+Stranger+

19 1 0
                                    


Tarih: 12.02.2017
Yer: Daegu,JoJusan parkı
Saat: 21:46

"Dur y-yapma! Onlar sana hiçbirşey yapmadı ne olur bırak onları. Yalvarıyorum bıra-.."

İki el silah sesinden önce söylediğim son sözlerimdi.

Gözlerimin önünde annem ve babamın ölmesini izliyordum, birşey yapamıyordum. Hiçbirşey yapamıyordum. Elim ayağım buz kesmişti ve dünyadan soyutlanmıştım.

Ben kimdim? Bugüne kadar hiçbir şekilde mutlu olamayan, amacı sadece etrafındakileri biraz olsun mutlu etmek olan biriydim.

Mutlu olmak istiyordum. Hatta bugün ilk kez mutlu olacağımı düşünmüştüm ama şuana bakarsak, sonuç hiç de iç açıcı değildi.

Canım annem benim... Altın sarısı upuzun saçlarıyla ,yemyeşil gözleriyle hayatımda gördüğüm en güzel kadındı.
Çok becerikliydi. Elinden her iş gelirdi.
Çok değişik yemekler dener, ve hepsini mükemmel bir şekilde yapardı. Çok güzel el işi yapardı. Bana renk renk kazaklar örerdi küçükken. Çoraplarıma kadar annemin ördüğünü hatırlıyorum.

Ve saçlarında ufak tefek beyazlıklar olan Canım babam...

Belki de bu onları son görüşümdü.
Babamın yüzünde ellerimi gezdirdim.
Belki de birdaha bana eskisi gibi gülemeyecekti. Belki de hiç gülemeyecekti. Üzüntüyle ve yıkılımış hayallerimle birlikte onlara son bir kez daha baktım.

Üstümdeki annemin ördüğü ve biraz önce de onların kanının sıçradığı hırkamı elimle sıkıca kavradım.

Ağlamaktan sesim kısılmıştı, ama karşımdaki yabancı ise bize gülüyordu.

Karanlıkta yüzünü seçemediğim adamın gülüşlerini çok net duyuyordum.

"Bunu neden yaptın! Aşağılık herif!"

Ona doğru yürüyüp bağırıyordum, bir yandan da onu itiyordum.

Bu cesaret nereden gelmişti? Bir iki dakika sonra beni de öldürmeyeceğini nereden biliyordum ?

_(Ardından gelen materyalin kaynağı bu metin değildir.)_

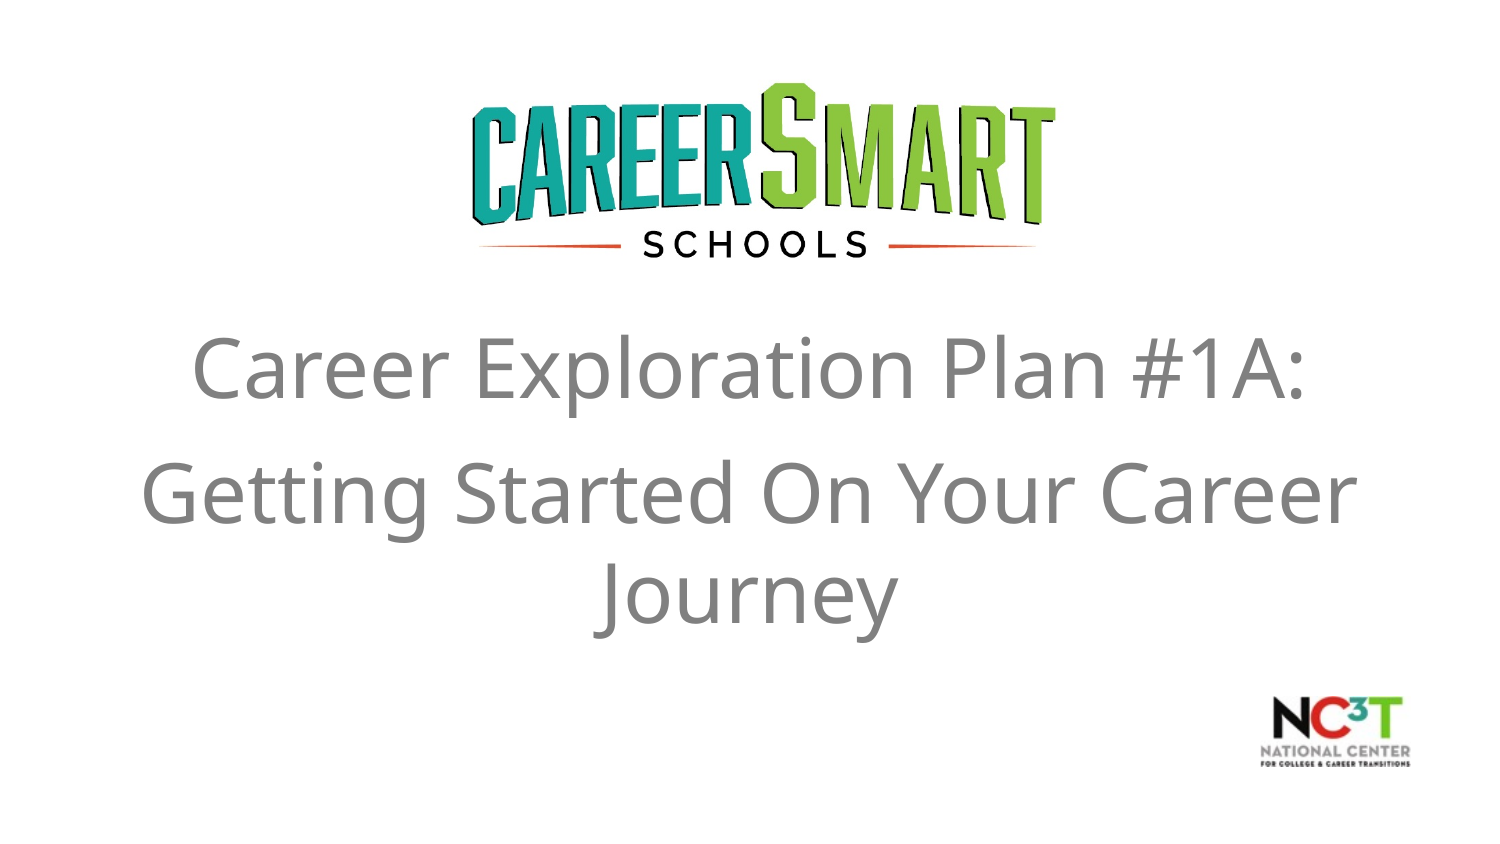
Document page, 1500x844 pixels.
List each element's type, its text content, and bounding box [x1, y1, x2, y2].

picture [397, 46, 1102, 310]
text_box Career Exploration Plan #1A: Getting Started On Your Career Journey [74, 271, 1425, 685]
picture [1260, 696, 1416, 767]
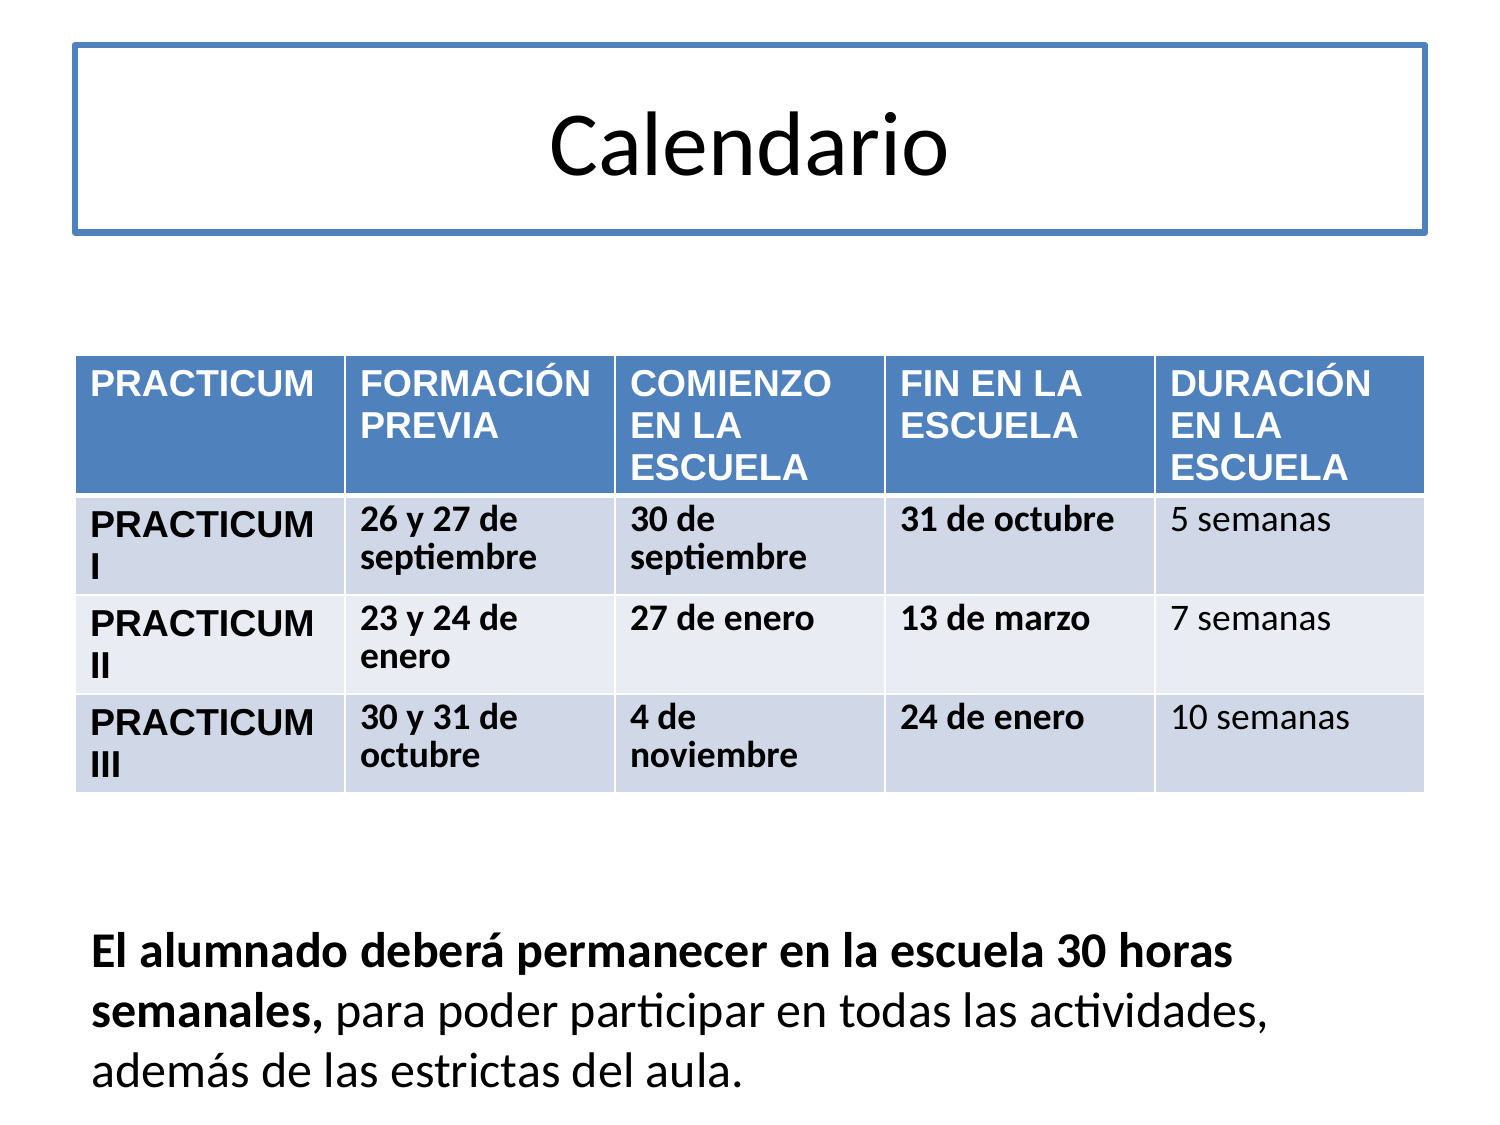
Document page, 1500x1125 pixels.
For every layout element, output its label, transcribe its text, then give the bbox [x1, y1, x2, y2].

table_header FORMACIÓN PREVIA [346, 356, 614, 493]
table_header DURACIÓN EN LA ESCUELA [1156, 356, 1424, 493]
table_header PRACTICUM [76, 356, 344, 493]
table_cell PRACTICUM III [76, 695, 344, 792]
title Calendario [75, 45, 1425, 233]
table_header COMIENZO EN LA ESCUELA [616, 356, 884, 493]
text_box El alumnado deberá permanecer en la escuela 30 horas semanales, para poder participar en todas las actividades, además de las estrictas del aula. [76, 910, 1424, 1106]
table_cell 13 de marzo [886, 596, 1154, 693]
table_cell 5 semanas [1156, 498, 1424, 594]
table_cell PRACTICUM II [76, 596, 344, 693]
table_cell 31 de octubre [886, 498, 1154, 594]
table_cell 24 de enero [886, 695, 1154, 792]
table_cell 27 de enero [616, 596, 884, 693]
table_cell 30 de septiembre [616, 498, 884, 594]
table_cell 7 semanas [1156, 596, 1424, 693]
table_header FIN EN LA ESCUELA [886, 356, 1154, 493]
table_cell 10 semanas [1156, 695, 1424, 792]
table_cell 23 y 24 de enero [346, 596, 614, 693]
table_cell 30 y 31 de octubre [346, 695, 614, 792]
table_cell 26 y 27 de septiembre [346, 498, 614, 594]
table_cell PRACTICUM I [76, 498, 344, 594]
table_cell 4 de noviembre [616, 695, 884, 792]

Kaybedecek bir şeyin yok artık senin Jihyun, diye geçirdim içimden.
Annem ölmüştü, babam ölmüştü.
Kaybedecek hiçbir şeyim yoktu artık.

Beni üzerinden itti ve bağırdı.
"Yeter! Kendine gel. Seni istesem şurada gebertirim ve kimsenin ruhu duymaz. Şimdi kes sesini ve uzaklaş!"
Aniden bağırınca beni çok korkutmuştu.

Karanlıkta arkasını dönmesini fırsat bilip onun yanından uzaklaşıp bir köşeye geçtim ve polisi aradım. Adresi verdikten sonra ıslık sesi duydum.
Telefonu hemen kapatıp yanıma aldım ve kaçmaya başladım.

"BURAYA GEL !"

Arkamdan geliyordu. Ama yılmayacaktım.

Ve eğer annem ve babamın kurtulma ihtimalleri varsa ve ben onları orada bıraktıysam da , kendimi affetmeyecektim.

Onu olay yerinden uzaklaştırmam lazımdı ,çünkü onların ölülerine veya dirilerine ne yapacağını düşünmek güçtü.

Arkama bakmadan ağaçların arasından geçerek kaçmaya çalışıyordum.
Sonunda kasabamıza en yakın yola kadar geldim.
Bir yandan hıçkırıklarla ağlarken, diğer yandan gözlerimi siliyordum. Buğulu gözlerle etrafı göremezdiniz sonuçta.

Önüme bakmadığım için bir başka siyah giysili yabancıya çarpmam çok da uzun sürmemişti.
Yüzümü yüzüne doğru çevirdim -bu biraz zaman aldı çünkü, benden oldukça uzundu.
İki adım geriledim ama kolumdan tuttu ve koşmaya başladı.
Sonunda beni boş arazideki bir depoya getirdi.